New Technologies for Food Safety

New Technologies for Food Safety

By Kurt Deibel , Head of North American Food Safety &Quality, Kraft Heinz Company

Kurt Deibel , Head of North American Food Safety &Quality, Kraft Heinz Company

For a global food company like Kraft Heinz, food safety and quality are our highest priorities. It’s the core of our business and we have to get it right. It’s why we’ve embraced several new technologies that have appeared in the last few years. First on the list are increasingly sophisticated X-ray machines that we have installed on nearly all of our product lines. These are used to address one of the largest source of recalls – foreign objects in food. Traditionally, food companies have used metal detectors to ensure that metals do not make it into food products, but these are clearly limited just to metals. Newer X-ray detectors can find metal as well as wood, bone, glass, stones and hard plastics, vastly expanding our ability to prevent anything from contaminating our products. For example, we used to have issues with stones from growers’ fields inadvertently making their way into our pickle jars, but no longer.

Another concern that technology is helping us address is unintentional contamination in food. Here, the emergence of 2D scanners has been incredibly helpful. For example, one of the leading ways that allergens can enter the food supply is simply by putting the wrong label on a product. Labels can be mixed up at the label supplier and sometimes in the food manufacturing plant. The traditional bar code, otherwise known as 1D, contains a very limited amount of information. In contrast, 2D scanners allow for the storage of more information, and can more easily be used on assembly lines. For products that have multiple labels, a 2D code can be put on all labels and scanned to ensure everything is correct. This is also useful when tracking food.
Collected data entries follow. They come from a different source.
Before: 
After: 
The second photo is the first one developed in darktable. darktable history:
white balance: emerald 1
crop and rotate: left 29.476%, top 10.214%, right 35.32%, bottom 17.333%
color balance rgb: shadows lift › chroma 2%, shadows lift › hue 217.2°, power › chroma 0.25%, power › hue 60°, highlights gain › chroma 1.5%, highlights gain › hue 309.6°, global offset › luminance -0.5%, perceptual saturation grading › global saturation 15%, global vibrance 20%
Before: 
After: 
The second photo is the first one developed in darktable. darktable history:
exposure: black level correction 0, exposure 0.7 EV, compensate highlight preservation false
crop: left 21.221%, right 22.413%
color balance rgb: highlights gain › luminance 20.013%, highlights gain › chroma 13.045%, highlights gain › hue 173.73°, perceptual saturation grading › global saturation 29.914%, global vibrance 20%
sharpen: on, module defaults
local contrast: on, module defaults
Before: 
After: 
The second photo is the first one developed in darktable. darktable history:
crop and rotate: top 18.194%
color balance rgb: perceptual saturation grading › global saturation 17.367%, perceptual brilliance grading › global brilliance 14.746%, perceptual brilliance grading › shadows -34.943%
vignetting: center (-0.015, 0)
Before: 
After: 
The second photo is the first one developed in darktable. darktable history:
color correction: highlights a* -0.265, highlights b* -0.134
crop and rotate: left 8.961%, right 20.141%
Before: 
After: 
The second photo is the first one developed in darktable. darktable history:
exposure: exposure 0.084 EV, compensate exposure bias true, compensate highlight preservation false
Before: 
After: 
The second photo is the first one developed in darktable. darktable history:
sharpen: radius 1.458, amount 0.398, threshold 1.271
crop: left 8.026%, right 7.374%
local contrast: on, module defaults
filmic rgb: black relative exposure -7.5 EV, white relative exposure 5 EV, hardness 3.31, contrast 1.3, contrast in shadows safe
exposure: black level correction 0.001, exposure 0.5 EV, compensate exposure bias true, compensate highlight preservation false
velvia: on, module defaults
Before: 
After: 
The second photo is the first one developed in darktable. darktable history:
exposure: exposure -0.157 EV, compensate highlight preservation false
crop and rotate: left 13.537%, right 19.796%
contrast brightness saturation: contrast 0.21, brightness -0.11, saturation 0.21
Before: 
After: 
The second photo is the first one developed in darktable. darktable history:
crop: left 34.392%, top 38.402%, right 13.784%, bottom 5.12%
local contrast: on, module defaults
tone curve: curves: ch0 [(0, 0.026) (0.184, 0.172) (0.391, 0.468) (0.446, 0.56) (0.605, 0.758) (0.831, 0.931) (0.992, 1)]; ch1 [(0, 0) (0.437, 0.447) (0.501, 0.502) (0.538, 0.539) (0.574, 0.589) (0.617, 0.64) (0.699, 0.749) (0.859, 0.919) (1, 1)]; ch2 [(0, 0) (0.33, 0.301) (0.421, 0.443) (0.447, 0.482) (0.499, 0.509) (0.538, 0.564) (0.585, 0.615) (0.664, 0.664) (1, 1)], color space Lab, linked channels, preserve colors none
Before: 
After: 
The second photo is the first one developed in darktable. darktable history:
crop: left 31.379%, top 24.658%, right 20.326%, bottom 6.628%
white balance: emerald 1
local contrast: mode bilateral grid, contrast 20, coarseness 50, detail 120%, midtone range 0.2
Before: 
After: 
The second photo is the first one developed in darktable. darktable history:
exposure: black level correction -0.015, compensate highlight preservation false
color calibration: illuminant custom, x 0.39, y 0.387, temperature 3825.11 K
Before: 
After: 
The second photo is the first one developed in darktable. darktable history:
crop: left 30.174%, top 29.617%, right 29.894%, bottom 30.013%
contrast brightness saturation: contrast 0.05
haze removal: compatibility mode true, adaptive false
We have installed 2D scanners on all of our high allergen products, and have nearly completed their installation on all of our product manufacturing lines – even those with no allergen risk.

"We needed some way to ensure that the ingredients used to make these products do not pick up pathogens when and where they are grown"

We even use the latest in genetic technology to ensure our food is safe. Foodborne pathogens are a huge risk to the food industry, especially in ready-to-eat products. We needed some way to ensure that the ingredients used to make these products do not pick up pathogens when and where they are grown. We use environmental swabbing techniques and genetic fingerprinting of microorganisms to make sure we can respond quickly if we do find a pathogen. Should a pathogen be found on our manufacturing line, we can immediately do detective work we never could have done a decade ago. We can go back and determine the original location of the pathogen, allowing us to eradicate it quickly. These tools allow us to understand where the risk is coming from and how we can eliminate it.

There is no doubt that these types of new technologies have been enormously helpful. However, they are only helpful if we have the types of rituals and routines in place for our employees to make them effective. Yes, x-raying every line is critical, but just as critical is our 30-minute line check, which means that every single product manufactured on every single line is checked once every 30 minutes. We have caught many potential problems because of this routine. The secret is in mastering the small details. I’m thrilled at how it has paid off for us. At Kraft Heinz, we have not had a class 1 recall in over two years, a trend we hope will continue with the use of technologies and ongoing employee training.

Kurt Deibel is Head of North American Food Safety &Quality at the Kraft Heinz Company.